■ **Quoted passage**
━━━━━━━━

During the trip, we connected with a family, who’s roof of their home, the hut, burned down. Most of the people live in mud huts with thatch roofs. We were tasked to re-build the roof and repair the damages. I worked with the thatch, which was so cool to learn. In addition, we walked around the village and helped with whatever we could. Let me tell you what was shocking, the kids, little ones, like 4 years old, walked around by themselves. There is no safety risk. There is just freedom. I can barely let my son out in the front yard without having to stand over him. To make this easier to read, I am going to try to bullet point my emotions. I am not the best with words, but here is my attempt.
A piece of my heart remains there and I think it forever will. I am so eager to go back and serve. The value here in america seems to be placed on acquiring wealth and status, only to find that it is not enough, you will want more. And you will still feel empty. There, despite not having a lot, they really had everything. The value is placed on relationship. There is a strong sense of community. They loved hard, they welcomed hard, they served hard, they cared hard, they were there for each other above all else, it was refreshing. It was honestly just what I needed at a time when I just felt there was no hope for humanity.
They are free! They were not confined to all the written and unwritten rules that we have here. I think this also relates to the strong sense of community they have in each other. Some kids ran around with clothes, some didn’t. Everyone looked out for each other and their kids. They had freedom to express themselves, freedom to worship God without regard to what the other person may be thinking. Again, another refreshing observation.

━━━━━━━━

■ **Instruction 1**
Recast everything from the start of the aerial object records down to the line containing "building: (116, 505)", including both ends, as a numbered list without blank lines. Leave the pictures out.

■ **Stored entries**
━━━━━━━━

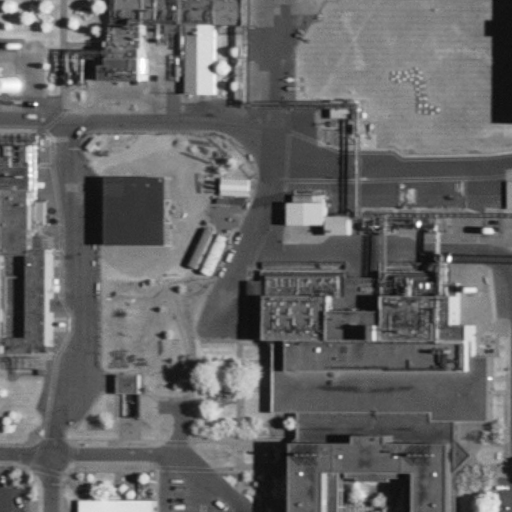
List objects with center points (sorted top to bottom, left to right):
building: (170, 39)
road: (64, 115)
road: (262, 124)
road: (48, 133)
road: (65, 142)
building: (316, 213)
road: (255, 221)
road: (381, 246)
building: (22, 252)
building: (23, 253)
road: (67, 287)
road: (166, 287)
road: (213, 358)
building: (374, 379)
building: (128, 382)
building: (129, 382)
building: (372, 384)
road: (238, 389)
road: (177, 426)
road: (173, 440)
road: (237, 441)
road: (114, 442)
road: (155, 446)
road: (287, 452)
road: (69, 453)
road: (45, 457)
road: (14, 462)
road: (86, 464)
road: (183, 467)
road: (45, 471)
road: (253, 486)
road: (39, 487)
road: (5, 502)
building: (115, 505)
building: (116, 505)
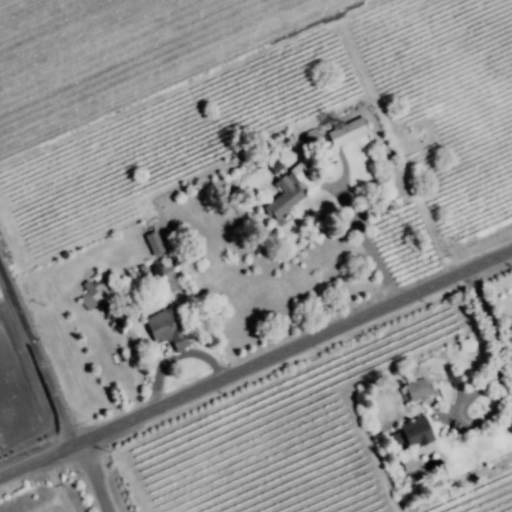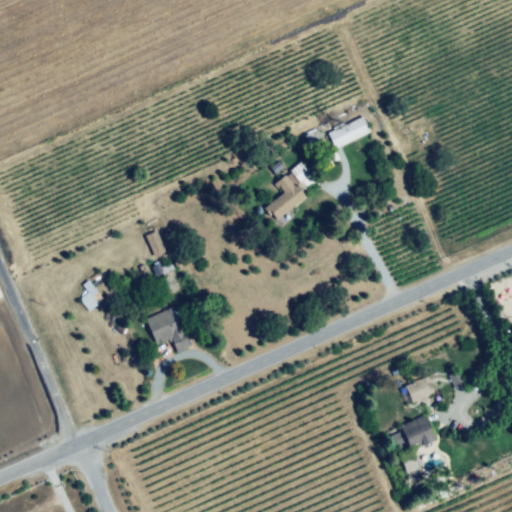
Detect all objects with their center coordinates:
building: (346, 131)
building: (348, 131)
building: (284, 194)
building: (154, 241)
road: (363, 241)
building: (89, 295)
building: (165, 328)
building: (166, 328)
building: (511, 331)
road: (36, 359)
road: (255, 362)
building: (417, 388)
building: (416, 389)
crop: (21, 408)
building: (411, 433)
building: (414, 433)
building: (408, 464)
road: (93, 477)
road: (50, 488)
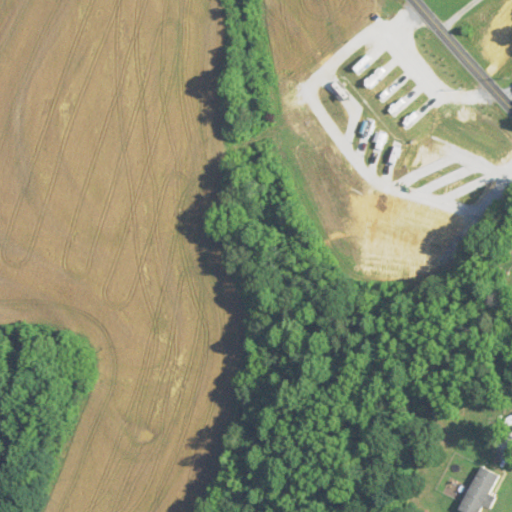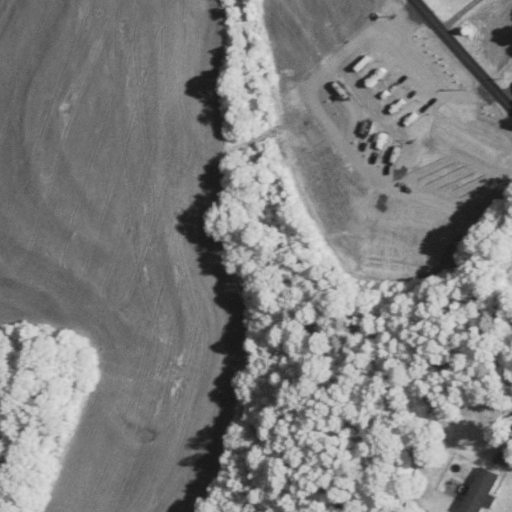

━━━━━━━━

■ **Instruction 2**
Print the entire account of the village trip again, word for word.

■ **Task solution 1**
1. List objects with center points (sorted top to bottom, left to right):
2. building: (170, 39)
3. road: (64, 115)
4. road: (262, 124)
5. road: (48, 133)
6. road: (65, 142)
7. building: (316, 213)
8. road: (255, 221)
9. road: (381, 246)
10. building: (22, 252)
11. building: (23, 253)
12. road: (67, 287)
13. road: (166, 287)
14. road: (213, 358)
15. building: (374, 379)
16. building: (128, 382)
17. building: (129, 382)
18. building: (372, 384)
19. road: (238, 389)
20. road: (177, 426)
21. road: (173, 440)
22. road: (237, 441)
23. road: (114, 442)
24. road: (155, 446)
25. road: (287, 452)
26. road: (69, 453)
27. road: (45, 457)
28. road: (14, 462)
29. road: (86, 464)
30. road: (183, 467)
31. road: (45, 471)
32. road: (253, 486)
33. road: (39, 487)
34. road: (5, 502)
35. building: (115, 505)
36. building: (116, 505)

■ **Task solution 2**
During the trip, we connected with a family, who’s roof of their home, the hut, burned down. Most of the people live in mud huts with thatch roofs. We were tasked to re-build the roof and repair the damages. I worked with the thatch, which was so cool to learn. In addition, we walked around the village and helped with whatever we could. Let me tell you what was shocking, the kids, little ones, like 4 years old, walked around by themselves. There is no safety risk. There is just freedom. I can barely let my son out in the front yard without having to stand over him. To make this easier to read, I am going to try to bullet point my emotions. I am not the best with words, but here is my attempt.
A piece of my heart remains there and I think it forever will. I am so eager to go back and serve. The value here in america seems to be placed on acquiring wealth and status, only to find that it is not enough, you will want more. And you will still feel empty. There, despite not having a lot, they really had everything. The value is placed on relationship. There is a strong sense of community. They loved hard, they welcomed hard, they served hard, they cared hard, they were there for each other above all else, it was refreshing. It was honestly just what I needed at a time when I just felt there was no hope for humanity.
They are free! They were not confined to all the written and unwritten rules that we have here. I think this also relates to the strong sense of community they have in each other. Some kids ran around with clothes, some didn’t. Everyone looked out for each other and their kids. They had freedom to express themselves, freedom to worship God without regard to what the other person may be thinking. Again, another refreshing observation.